Entries supplied
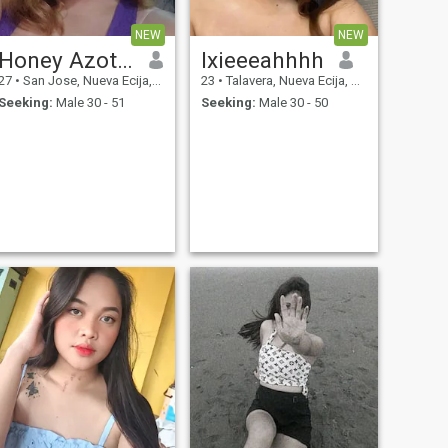
NEW
NEW
Honey Azotal
Ixieeeahhhh
27
•
San Jose, Nueva Ecija, Philippines
23
•
Talavera, Nueva Ecija, Philippines
Seeking:
Male 30 - 51
Seeking:
Male 30 - 50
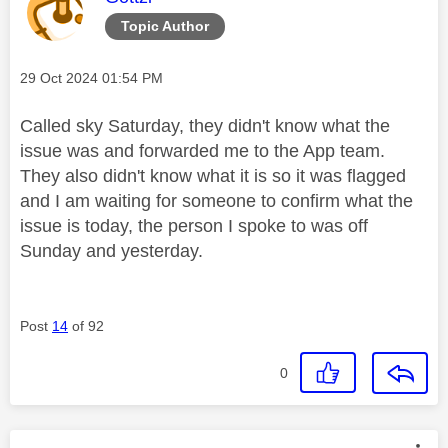
Topic Author
Message posted on
‎29 Oct 2024
01:54 PM
Called sky Saturday, they didn't know what the
issue was and forwarded me to the App team.
They also didn't know what it is so it was flagged
and I am waiting for someone to confirm what the
issue is today, the person I spoke to was off
Sunday and yesterday.
Post
14
of 92
0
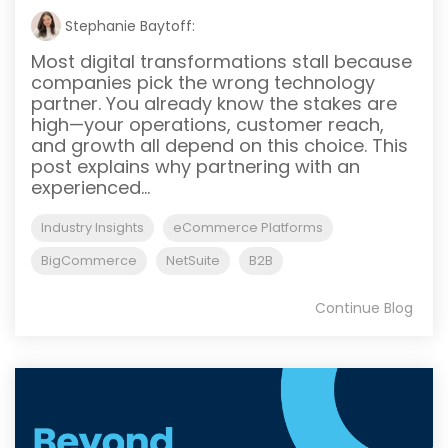
Stephanie Baytoff:
Most digital transformations stall because
companies pick the wrong technology
partner. You already know the stakes are
high—your operations, customer reach,
and growth all depend on this choice. This
post explains why partnering with an
experienced...
Industry Insights
eCommerce Platforms
BigCommerce
NetSuite
B2B
Continue Blog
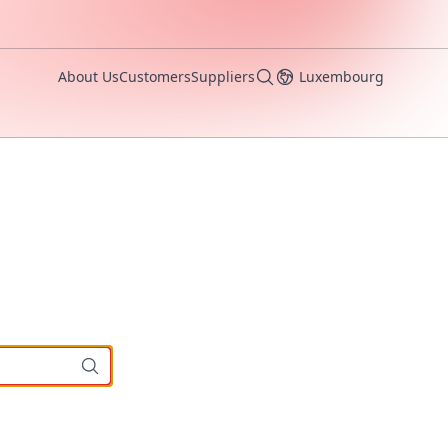
About Us
Customers
Suppliers
Luxembourg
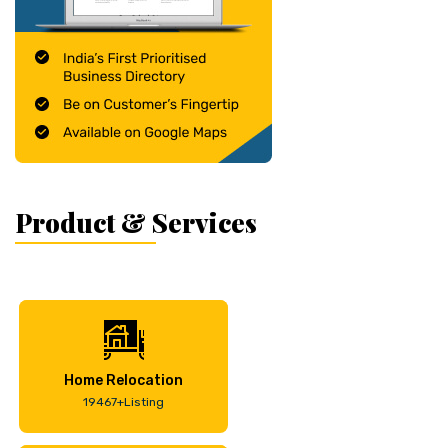
Product & Services
Home Relocation
19467+Listing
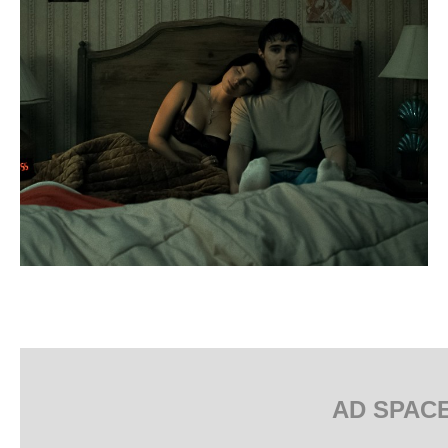
AD SPAC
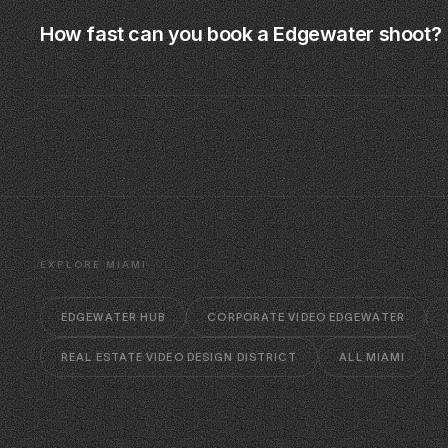
How fast can you book a Edgewater shoot?
EXPLORE MIAMI
EDGEWATER HUB
CORPORATE VIDEO EDGEWATER
REAL ESTATE VIDEO DESIGN DISTRICT
ALL MIAMI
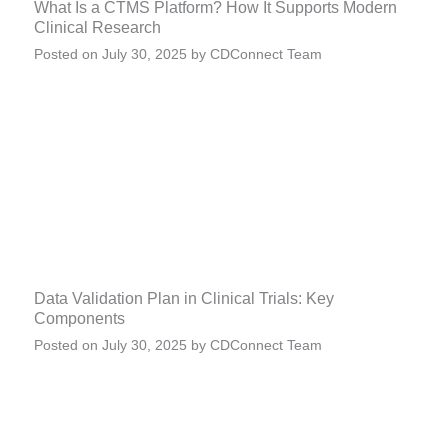
What Is a CTMS Platform? How It Supports Modern
Clinical Research
Posted on
July 30, 2025
by
CDConnect Team
Data Validation Plan in Clinical Trials: Key
Components
Posted on
July 30, 2025
by
CDConnect Team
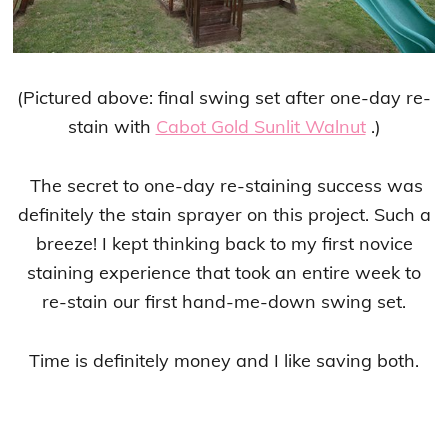
(Pictured above: final swing set after one-day re-
stain with
Cabot Gold Sunlit Walnut
.)
The secret to one-day re-staining success was
definitely the stain sprayer on this project. Such a
breeze! I kept thinking back to my first novice
staining experience that took an entire week to
re-stain our first hand-me-down swing set.
Time is definitely money and I like saving both.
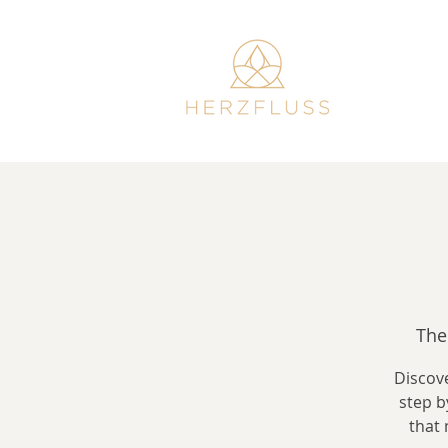
The
Discove
step b
that 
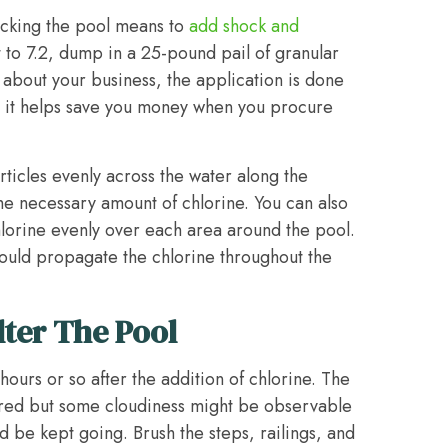
hocking the pool means to
add shock and
 to 7.2, dump in a 25-pound pail of granular
o about your business, the application is done
, it helps save you money when you procure
ticles evenly across the water along the
he necessary amount of chlorine. You can also
hlorine evenly over each area around the pool.
ould propagate the chlorine throughout the
lter The Pool
ours or so after the addition of chlorine. The
ared but some cloudiness might be observable
be kept going. Brush the steps, railings, and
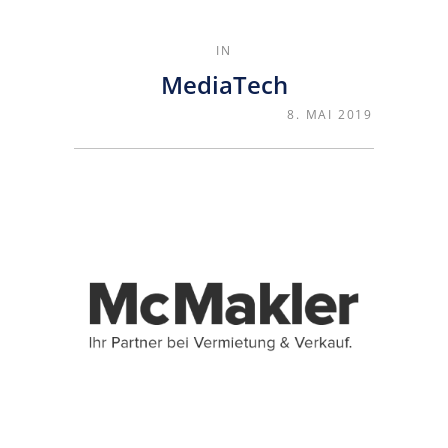
IN
MediaTech
8. MAI 2019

What you have to do
Identify every line in the entries that contains the string "didn", treating uppercase and lowercase letters as distinct, and copy each such line in full.

Result of the task
Called sky Saturday, they didn't know what the
They also didn't know what it is so it was flagged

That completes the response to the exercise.